Jessica Wiley, manager of forestry for the City of Mississauga, spoke at a committee meeting in Fredericton on Thursday.

She said officials in New Brunswick's capital need to be ready for the tiny insect. 

"It really isn't stoppable as long as there's a viable food source," she said. "You guys have beautiful ash trees, and I would highly recommend, if you want to preserve them, now is the time to get some sort of plan together."   

The emerald ash borer was identified in Mississauga in 2008, and the city's plan to inoculate wasn't approved until 2012.

By then city officials were dealing with 23,000 street trees impacted by the emerald ash borer. That doesn't include parks and wooded areas. Some of those trees died within the year.

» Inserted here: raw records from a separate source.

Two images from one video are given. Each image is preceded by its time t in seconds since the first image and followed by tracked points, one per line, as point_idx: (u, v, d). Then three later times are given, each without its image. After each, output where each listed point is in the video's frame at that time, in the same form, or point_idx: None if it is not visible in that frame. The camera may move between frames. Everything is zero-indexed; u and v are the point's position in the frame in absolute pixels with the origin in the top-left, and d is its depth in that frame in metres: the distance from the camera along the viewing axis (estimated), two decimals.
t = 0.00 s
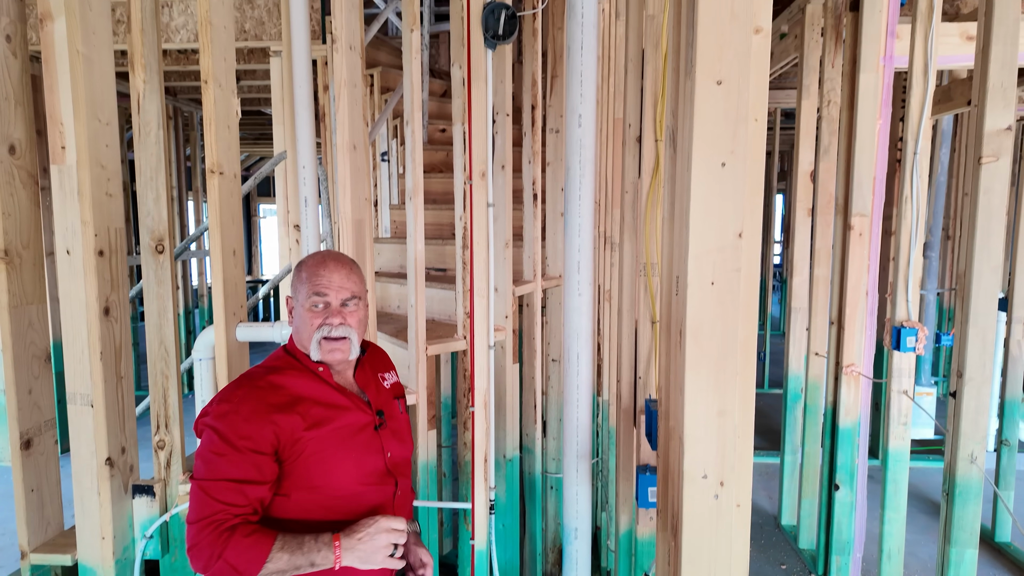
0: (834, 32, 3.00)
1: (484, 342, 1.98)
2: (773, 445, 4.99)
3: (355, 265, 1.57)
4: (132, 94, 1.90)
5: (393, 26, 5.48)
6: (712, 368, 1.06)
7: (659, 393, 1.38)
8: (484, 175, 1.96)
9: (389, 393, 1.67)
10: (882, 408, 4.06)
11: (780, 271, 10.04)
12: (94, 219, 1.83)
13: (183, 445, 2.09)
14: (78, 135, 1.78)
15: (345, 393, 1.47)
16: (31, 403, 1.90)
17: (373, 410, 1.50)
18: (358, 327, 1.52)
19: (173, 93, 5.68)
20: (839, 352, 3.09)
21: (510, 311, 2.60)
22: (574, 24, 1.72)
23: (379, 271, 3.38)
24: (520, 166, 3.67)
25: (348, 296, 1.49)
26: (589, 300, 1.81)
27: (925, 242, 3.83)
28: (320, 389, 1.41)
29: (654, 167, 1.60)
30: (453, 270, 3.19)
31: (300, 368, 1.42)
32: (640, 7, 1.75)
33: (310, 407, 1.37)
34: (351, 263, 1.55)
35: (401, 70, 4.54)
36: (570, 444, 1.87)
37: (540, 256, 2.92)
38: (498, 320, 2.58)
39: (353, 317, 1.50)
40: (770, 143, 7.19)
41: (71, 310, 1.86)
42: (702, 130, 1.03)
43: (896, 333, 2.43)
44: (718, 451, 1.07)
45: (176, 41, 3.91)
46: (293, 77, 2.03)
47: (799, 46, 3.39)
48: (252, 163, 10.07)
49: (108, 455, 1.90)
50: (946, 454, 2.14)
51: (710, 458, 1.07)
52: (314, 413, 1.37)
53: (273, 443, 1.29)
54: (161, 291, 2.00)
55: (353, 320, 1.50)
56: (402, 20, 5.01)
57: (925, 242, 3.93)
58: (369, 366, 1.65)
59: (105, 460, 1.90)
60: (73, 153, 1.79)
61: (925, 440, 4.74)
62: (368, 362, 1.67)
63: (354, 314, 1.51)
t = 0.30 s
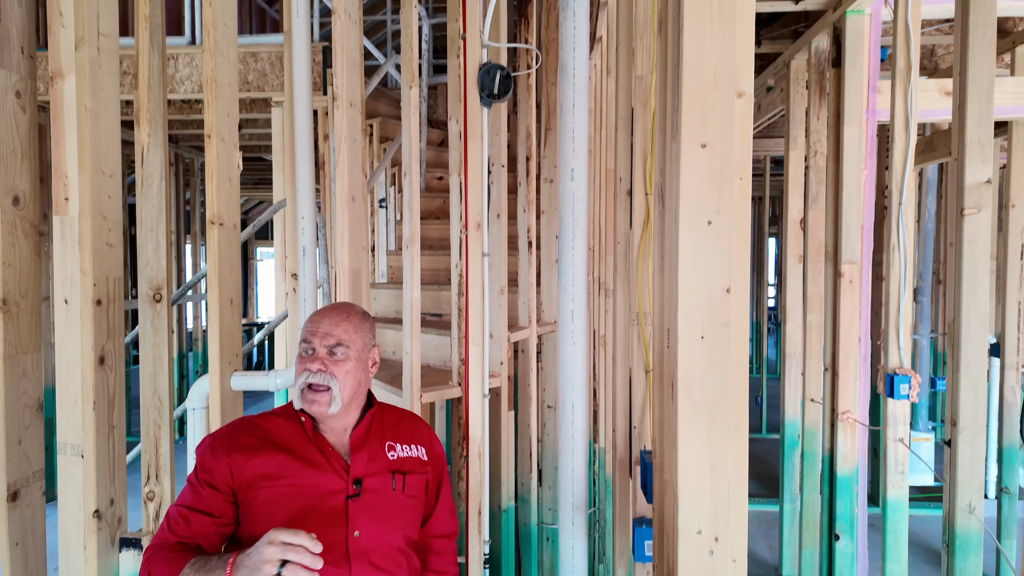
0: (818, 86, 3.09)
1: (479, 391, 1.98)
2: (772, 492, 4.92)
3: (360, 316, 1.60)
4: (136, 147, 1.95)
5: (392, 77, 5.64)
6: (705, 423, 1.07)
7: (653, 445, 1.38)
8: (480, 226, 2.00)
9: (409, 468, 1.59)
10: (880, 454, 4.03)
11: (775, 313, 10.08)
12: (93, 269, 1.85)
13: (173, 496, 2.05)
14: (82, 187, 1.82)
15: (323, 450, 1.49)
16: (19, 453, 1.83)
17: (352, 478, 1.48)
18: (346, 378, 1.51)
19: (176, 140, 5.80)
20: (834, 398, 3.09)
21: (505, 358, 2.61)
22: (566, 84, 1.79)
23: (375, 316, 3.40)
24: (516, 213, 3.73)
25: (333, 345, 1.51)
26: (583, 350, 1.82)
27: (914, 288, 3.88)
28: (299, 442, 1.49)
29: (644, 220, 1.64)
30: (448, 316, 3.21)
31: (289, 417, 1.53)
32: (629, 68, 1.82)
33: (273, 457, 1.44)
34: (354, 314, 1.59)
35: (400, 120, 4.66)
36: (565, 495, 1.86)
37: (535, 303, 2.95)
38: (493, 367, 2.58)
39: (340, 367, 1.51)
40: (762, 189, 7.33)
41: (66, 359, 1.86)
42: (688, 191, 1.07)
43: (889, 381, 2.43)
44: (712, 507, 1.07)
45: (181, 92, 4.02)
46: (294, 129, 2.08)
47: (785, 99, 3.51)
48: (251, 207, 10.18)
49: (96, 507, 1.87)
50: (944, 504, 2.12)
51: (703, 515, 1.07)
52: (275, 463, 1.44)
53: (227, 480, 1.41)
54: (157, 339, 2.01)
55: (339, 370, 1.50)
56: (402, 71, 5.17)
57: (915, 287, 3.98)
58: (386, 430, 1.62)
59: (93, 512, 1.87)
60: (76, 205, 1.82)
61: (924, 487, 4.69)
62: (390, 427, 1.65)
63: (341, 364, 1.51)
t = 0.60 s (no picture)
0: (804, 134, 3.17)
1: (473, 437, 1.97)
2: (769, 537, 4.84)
3: (415, 372, 1.59)
4: (136, 193, 1.98)
5: (389, 122, 5.76)
6: (698, 473, 1.07)
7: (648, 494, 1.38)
8: (474, 271, 2.02)
9: (423, 556, 1.41)
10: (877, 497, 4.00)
11: (768, 353, 10.10)
12: (88, 315, 1.86)
13: (159, 546, 2.01)
14: (81, 234, 1.84)
15: (342, 513, 1.49)
16: (4, 503, 1.77)
17: (353, 552, 1.42)
18: (380, 424, 1.49)
19: (173, 182, 5.87)
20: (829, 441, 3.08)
21: (499, 402, 2.60)
22: (558, 134, 1.83)
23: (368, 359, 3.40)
24: (510, 256, 3.77)
25: (377, 388, 1.52)
26: (577, 395, 1.82)
27: (904, 330, 3.93)
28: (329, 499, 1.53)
29: (635, 266, 1.67)
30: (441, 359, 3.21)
31: (336, 468, 1.62)
32: (619, 120, 1.88)
33: (298, 507, 1.53)
34: (411, 367, 1.60)
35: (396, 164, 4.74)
36: (560, 544, 1.84)
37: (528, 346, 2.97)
38: (487, 411, 2.57)
39: (375, 413, 1.50)
40: (751, 230, 7.45)
41: (57, 405, 1.85)
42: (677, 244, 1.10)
43: (883, 425, 2.43)
44: (707, 559, 1.07)
45: (181, 136, 4.09)
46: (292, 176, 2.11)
47: (771, 145, 3.61)
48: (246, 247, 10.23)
49: (80, 558, 1.83)
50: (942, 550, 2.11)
51: (699, 566, 1.07)
52: (298, 513, 1.52)
53: (275, 521, 1.58)
54: (148, 385, 2.00)
55: (376, 414, 1.49)
56: (398, 116, 5.29)
57: (905, 328, 4.03)
58: (420, 504, 1.48)
59: (76, 564, 1.82)
60: (74, 251, 1.84)
61: (923, 531, 4.64)
62: (431, 500, 1.50)
63: (379, 409, 1.51)
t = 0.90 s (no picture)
0: (790, 175, 3.24)
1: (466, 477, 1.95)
2: None
3: (469, 413, 1.41)
4: (131, 234, 1.99)
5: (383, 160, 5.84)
6: (691, 518, 1.07)
7: (643, 538, 1.37)
8: (468, 311, 2.02)
9: None
10: (872, 537, 3.96)
11: (760, 389, 10.09)
12: (77, 355, 1.84)
13: None
14: (73, 274, 1.84)
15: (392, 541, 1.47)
16: None
17: None
18: (412, 450, 1.39)
19: (167, 219, 5.88)
20: (823, 481, 3.05)
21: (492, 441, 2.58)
22: (550, 177, 1.87)
23: (360, 397, 3.38)
24: (502, 293, 3.79)
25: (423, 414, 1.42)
26: (571, 436, 1.81)
27: (894, 367, 3.95)
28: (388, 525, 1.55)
29: (627, 307, 1.69)
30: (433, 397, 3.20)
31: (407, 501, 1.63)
32: (610, 163, 1.92)
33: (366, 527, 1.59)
34: (470, 406, 1.43)
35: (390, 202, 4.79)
36: None
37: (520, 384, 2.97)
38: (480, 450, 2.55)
39: (412, 438, 1.41)
40: (742, 267, 7.54)
41: (41, 447, 1.82)
42: (667, 290, 1.12)
43: (876, 465, 2.42)
44: None
45: (176, 174, 4.13)
46: (287, 217, 2.13)
47: (759, 186, 3.69)
48: (239, 282, 10.22)
49: None
50: None
51: None
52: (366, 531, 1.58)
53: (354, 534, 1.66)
54: (136, 426, 1.97)
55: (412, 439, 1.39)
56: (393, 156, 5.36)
57: (895, 366, 4.05)
58: (433, 553, 1.28)
59: None
60: (65, 291, 1.84)
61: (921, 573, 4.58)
62: (451, 550, 1.27)
63: (418, 435, 1.40)
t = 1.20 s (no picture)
0: (777, 215, 3.30)
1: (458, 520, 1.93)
2: None
3: (491, 474, 1.28)
4: (124, 273, 1.99)
5: (377, 198, 5.90)
6: (684, 565, 1.06)
7: None
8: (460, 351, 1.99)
9: None
10: None
11: (753, 426, 10.05)
12: (64, 396, 1.82)
13: None
14: (64, 313, 1.83)
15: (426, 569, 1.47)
16: None
17: None
18: (429, 495, 1.30)
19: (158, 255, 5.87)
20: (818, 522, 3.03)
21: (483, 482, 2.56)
22: (542, 220, 1.89)
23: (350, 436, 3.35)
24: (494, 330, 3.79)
25: (449, 462, 1.33)
26: (564, 479, 1.80)
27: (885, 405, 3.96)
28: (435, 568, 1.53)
29: (619, 348, 1.70)
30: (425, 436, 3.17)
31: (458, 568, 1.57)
32: (600, 206, 1.96)
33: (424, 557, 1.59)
34: (496, 467, 1.30)
35: (383, 239, 4.82)
36: None
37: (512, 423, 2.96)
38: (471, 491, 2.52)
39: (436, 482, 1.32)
40: (732, 303, 7.60)
41: (23, 491, 1.78)
42: (658, 335, 1.13)
43: (870, 506, 2.41)
44: None
45: (170, 212, 4.14)
46: (281, 256, 2.14)
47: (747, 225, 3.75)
48: (229, 318, 10.16)
49: None
50: None
51: None
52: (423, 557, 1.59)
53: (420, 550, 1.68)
54: (122, 468, 1.94)
55: (433, 483, 1.32)
56: (386, 194, 5.42)
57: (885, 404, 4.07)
58: None
59: None
60: (55, 332, 1.83)
61: None
62: None
63: (439, 481, 1.31)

"I would highly suggest to anyone who's seeing it coming … to deal with it in advance of it getting here," she said.

Native to Asia, the emerald ash borer was first detected in 2002, according to Natural Resources Canada.

"Emerald ash borer came at us in pretty much every direction," Wiley said.

Ash trees have limited resistance to stave off the insects, which can kill trees within one to four years of infestation.

Over 10 years, it cost the City of Mississauga $51 million to inoculate 20,000 street trees. Some trees were injected with pesticide multiple years in a row, while the city was "in the thick of it," Wiley said.

"At that point, we knew the insect was there and we knew injecting when the insect is in the tree, it isn't a silver bullet. It won't fix it.

"It needs to be in the tree before the insect gets there to be effective."

Cost of doing nothing is higher

But she said the cost of doing nothing would be "substantially more" expensive because it could include tree removal and replacement and dealing with wood waste.

"We're happy with how we chose to deal with our ash," she said.  

Today, the trees are assessed every year and injected every other year.

The invasive beetle, which has few enemies to keep it in check, can live beneath the bark of ash trees for more than two years before obvious signs of infection start to show. (Holly Caruk/CBC)

"We're seven years, and I can honestly say that there's trees that still look healthy today, which I think is very promising," she said.

Fredericton has about 10,000 ash trees in Odell Park alone and about 2,400 along city streets. The numbers don't include ash trees in other city-owned parks or on private property. 

On their own, the emerald ash borer only travels about 400 to 700 metres a year, but with people moving firewood from province to province, the ash borer can travel much farther. 

The City of Fredericton has been setting up traps to identify where and how many beetles there might be in the city.